I noticed that depending upon the choice of questions, I seemed to move around a little on the graphs from quiz to quiz, and that not all quiz's analysed the same spectrum's on their corresponding lines.

I'll share a few for examples:

Image Image

Image Image

As you see, there's a fair bit of movement, depending upon the questions used to pin you down, and oftentimes, very narrow options for answers that do not make for a true representation of my feelings on the matter at hand.

I then found a few more detailed ones, and a somewhat clearer picture began to emerge...

Image Image

with the final and most comprehensive one I took saved for last ...


There basically seems to be something of a tendency for me to veer way off down into the deep South-West of the political compass.

Part of the issue with the discrepancies may well be connected to my still limited Economical knowledge and understanding, which I'm in the process of trying to improve upon. At school I was wonderful with languages and the arts -- but absolutely shite at maths. Things it seems have still not changed all that much. But regardless of my lack of mathematical acumen, when facing questions such as those in the quiz's -- it is something else that splits me with indecision. In theory at least, I am all for as much personal liberty and autonomy as is possible to achieve, but when that stance comes face to face with questions on the market -- personal liberty of choice cannot take preference if that means that someone somewhere is going to get exploited to make my life more comfortable. So there have to be some forms of regulations to stop that from happening.

I would be grateful for any help in further narrowing down my position on the compass. I'll be happy to consider and answer any questions that help in finding my place.

Ultimately (as an absolute ideal), I so far tentatively seem to identify a lot with Piotr Kropotkin, Carlo Cafiero, Errico Malatesta et al in their efforts to usher in Anarcho-Communism -- but I am also somewhat happy to settle for a genuinely benevolent (not dictatorial) Socialist system that guarantees everyone will have their basic needs met as a fundamental inalienable human right. I am happy for people to work even harder if they so choose, if they wish for even more nice things, but as I said in my intro post -- only once we've reached a level of humanity that someone else doesn't have to starve or die of an easily treatable disease to allow you to have that.

Another potential issue is that I abhor violence, and cannot countenance it save for absolutely necessary self-defense against attack, and also for intervening to stop heinous genocides from being carried out, if there is no other choice left on the table.

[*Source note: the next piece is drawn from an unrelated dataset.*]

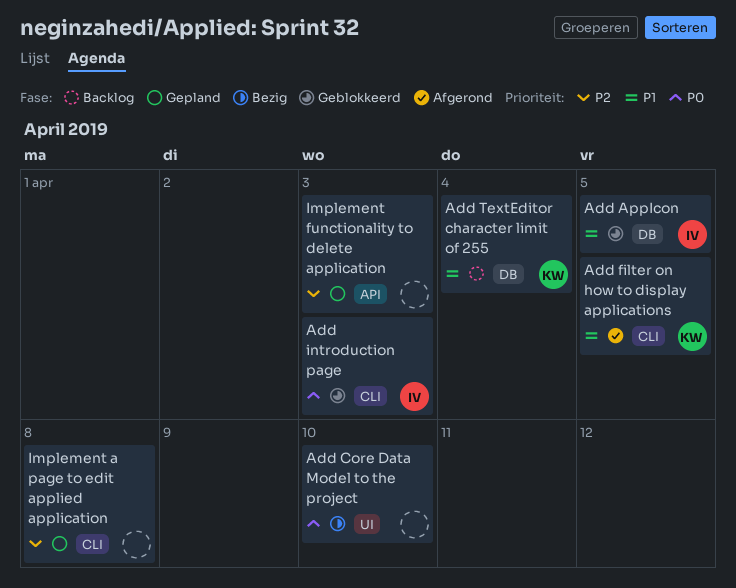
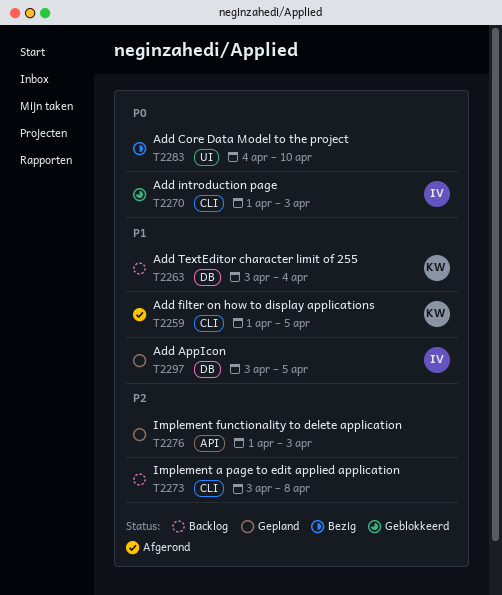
Add AppIcon, status: Geblokkeerd -> Gepland
Implement a page to edit applied application, status: Gepland -> Backlog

So maybe the last couple of images about are about right, and I'm kind of straddling the boundaries of Anarcho-Communism, Anarcho-Socialism and Left-Libertarianism?

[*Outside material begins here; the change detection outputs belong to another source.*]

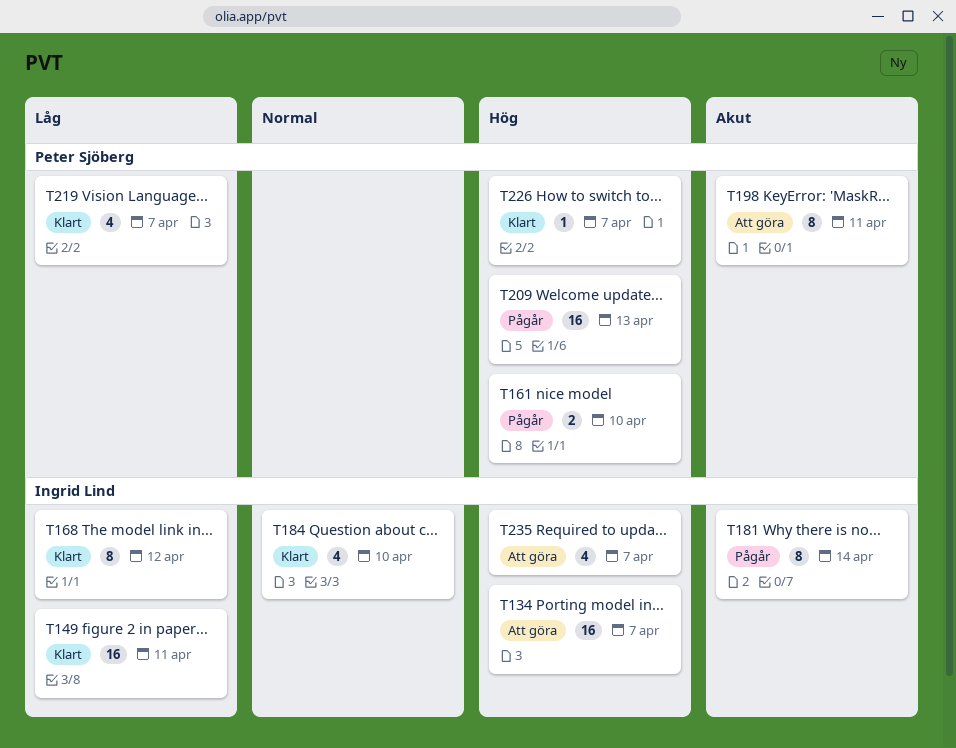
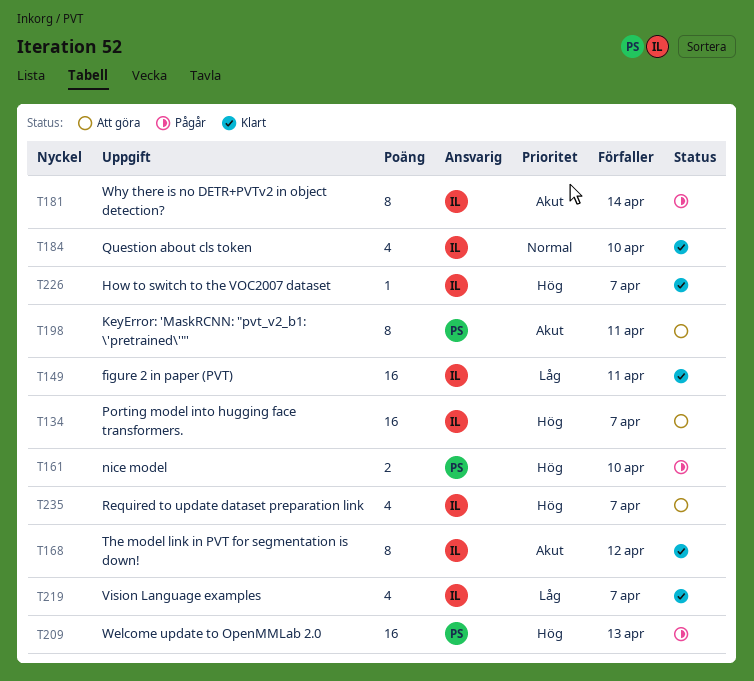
T168, priority: Låg -> Akut
T219, owner: Peter Sjöberg -> Ingrid Lind
T226, owner: Peter Sjöberg -> Ingrid Lind

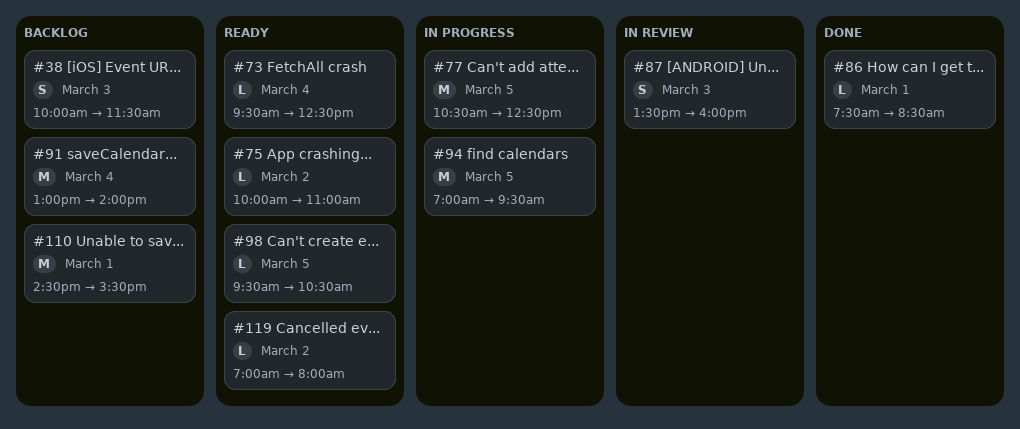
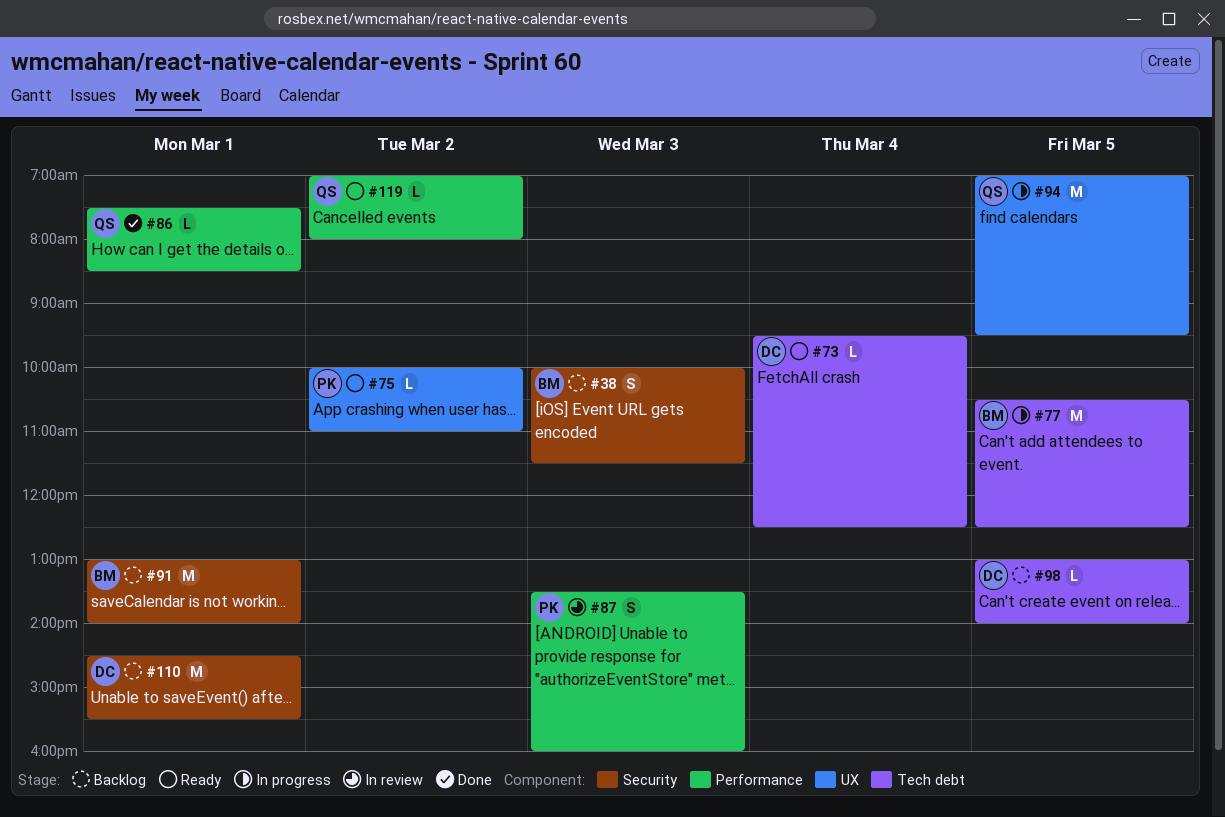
#91, day: Mar 4 -> Mar 1
#98, status: Ready -> Backlog
#98, begins: 09:30 -> 13:00
#98, ends: 10:30 -> 14:00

I welcome your guidance Comrades.
Abandon the compass, for it is shit.

Seriously though, political ideology is far far far too complicated to have less than a dozen "axis". Also, ideologies aren't really continuum's so much as discrete boxes with lots of variability within the box.

These box's generally correspond to your beliefs about how reality operates, and the variation within those boxes is a function of your personal values.
I think the snag with any test, of which the political compass is representative, is that it is human nature to be critical of the world as we see it, without necessarily having a clear picture of either a: how we would wish to see our world and b: what would need to be done to achieve that. Thus, a lot of people who complete the test end up seeming to be Left Libertarian (rejecting current economics AND current governance) when, in actual fact, if you call them out on that they are not.

It's always easier to say what we don't like than to specify what we would like.